▶ _TEXTAUSZUG_:
────────
Selvagem Grande ist ein etwa zwei Kilometer breiter karger Fels, verloren in den Weiten des Atlantischen Ozeans. Für Menschen ist die Insel zwischen Madeira und den Kanaren ein denkbar unattraktiver Ort. Das Eiland ist gleichwohl dicht bevölkert - von Seevögeln, darunter etwa 30.000 Gelbschnabel-Sturmtaucher.

Sie kommen jedes Jahr zum Brüten hierher. Von März bis Anfang November weilen die Vögel auf der Insel, ziehen ihre Jungen groß, und suchen in den fischreichen Gewässern der Region nach Beute. Im Herbst aber ist es Zeit, sich auf die Reise zu machen. Nach zwei Wochen haben sämtliche Sturmtaucher Selvagem Grande verlassen. Sie steigen auf und nehmen Kurs auf den offenen Ozean. Wohin, das wusste lange Zeit niemand so genau.
────────
▶ _VORLIEGENDE ANGABEN_:
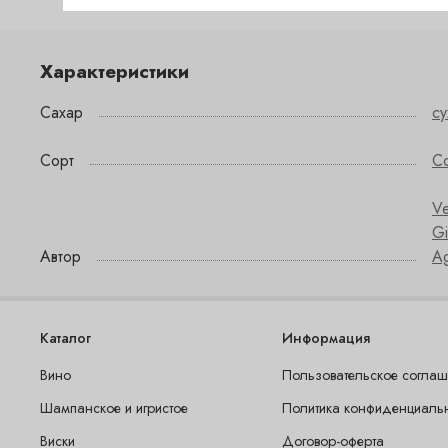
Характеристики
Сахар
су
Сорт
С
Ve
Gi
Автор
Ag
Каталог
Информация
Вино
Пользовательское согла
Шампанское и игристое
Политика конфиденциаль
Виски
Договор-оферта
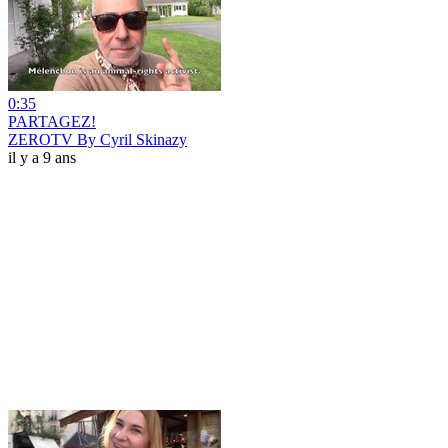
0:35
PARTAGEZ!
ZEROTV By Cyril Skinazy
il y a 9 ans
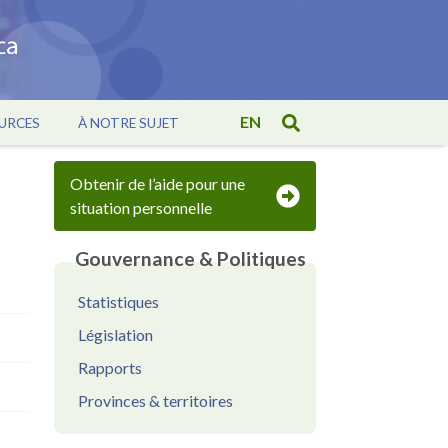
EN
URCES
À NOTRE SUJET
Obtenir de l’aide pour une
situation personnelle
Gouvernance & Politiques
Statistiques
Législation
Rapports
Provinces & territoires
────────
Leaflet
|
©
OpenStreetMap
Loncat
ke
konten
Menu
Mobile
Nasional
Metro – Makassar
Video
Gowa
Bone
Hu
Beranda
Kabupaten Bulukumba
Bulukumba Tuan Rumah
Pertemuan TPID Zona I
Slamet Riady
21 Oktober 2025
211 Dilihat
────────
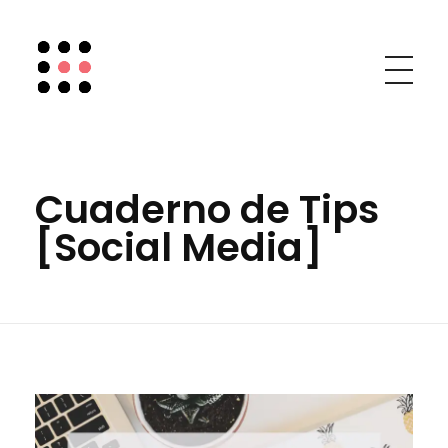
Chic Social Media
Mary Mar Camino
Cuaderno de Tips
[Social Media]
────────
▶ _DIE AUFGABEN_:
(a) Prüfen Sie, ob die folgenden Aussagen mit dem Text über Selvagem Grande übereinstimmen: (i) Auf der Insel leben etwa 30.000 Gelbschnabel-Sturmtaucher. (ii) Die Sturmtaucher halten sich das ganze Jahr über auf der Insel auf. (iii) Die Insel ist etwa fünf Kilometer breit. Antworten Sie jeweils mit Ja oder Nein und zitieren Sie die entscheidenden Worte des Textes.
(b) Zitieren Sie aus dem Text über Selvagem Grande die Stelle, die bei den Worten „Selvagem Grande ist“ beginnt, und hören Sie nach den Worten „etwa 30.000 Gelbschnabel-Sturmtaucher.“ auf.
(c) Schreiben Sie den Text über die Sturmtaucher von Selvagem Grande im Anschluss an seinen letzten Satz weiter.

▶ _LÖSUNGEN JE AUFGABE_:
(a)
(i) Ja: „darunter etwa 30.000 Gelbschnabel-Sturmtaucher“
(ii) Nein: „Von März bis Anfang November weilen die Vögel auf der Insel“
(iii) Nein: „ein etwa zwei Kilometer breiter karger Fels“

(b)
Selvagem Grande ist ein etwa zwei Kilometer breiter karger Fels, verloren in den Weiten des Atlantischen Ozeans. Für Menschen ist die Insel zwischen Madeira und den Kanaren ein denkbar unattraktiver Ort. Das Eiland ist gleichwohl dicht bevölkert - von Seevögeln, darunter etwa 30.000 Gelbschnabel-Sturmtaucher.

(c)
Ähnlich wie die berühmten Albatrosse sind Sturmtaucher perfekt an ein Leben auf dem Meer angepasst. Während ihrer Winterwanderung bleiben sie monatelang auf hoher See. Dabei zieht es die Vögel in bestimmte Ozeangebiete wie den Nordwestatlantik, den Südatlantik sowie die Meeresregionen um Südafrika und vor der Küste Namibias. Auch dort gibt es reichlich Fische und Kalmare.

Erstaunlicher Flugplan

Ein portugiesisches Forscherteam hat die Wanderbewegungen der Gelbschnabel-Sturmtaucher genau untersucht und machte dabei eine erstaunliche Entdeckung. Die Wissenschafter versahen insgesamt 57 auf Selvagem Grande brütende Tiere mit kleinen Messgeräten. Mittels eines Abgleichs von Sonnenauf- und Sonnenuntergang und der Zeitangabe einer eingebauten Uhr berechnen und speichern sie die Position der Vögel. Nach ihrer Rückkehr im Frühling konnten die Experten ihnen die Geräte wieder abnehmen.

Die Auswertung der Daten ergab ziemlich genaue Flugverläufe - und verblüffende Unterschiede. Die Sturmtaucher von Selvagem Grande fliegen sehr verschiedene Überwinterungsgebiete an. Die Tiere scheinen tatsächlich so etwas wie individuelle Präferenzen zu haben, schreiben die Forscher heute im Fachblatt Proceedings of the Royal Society B.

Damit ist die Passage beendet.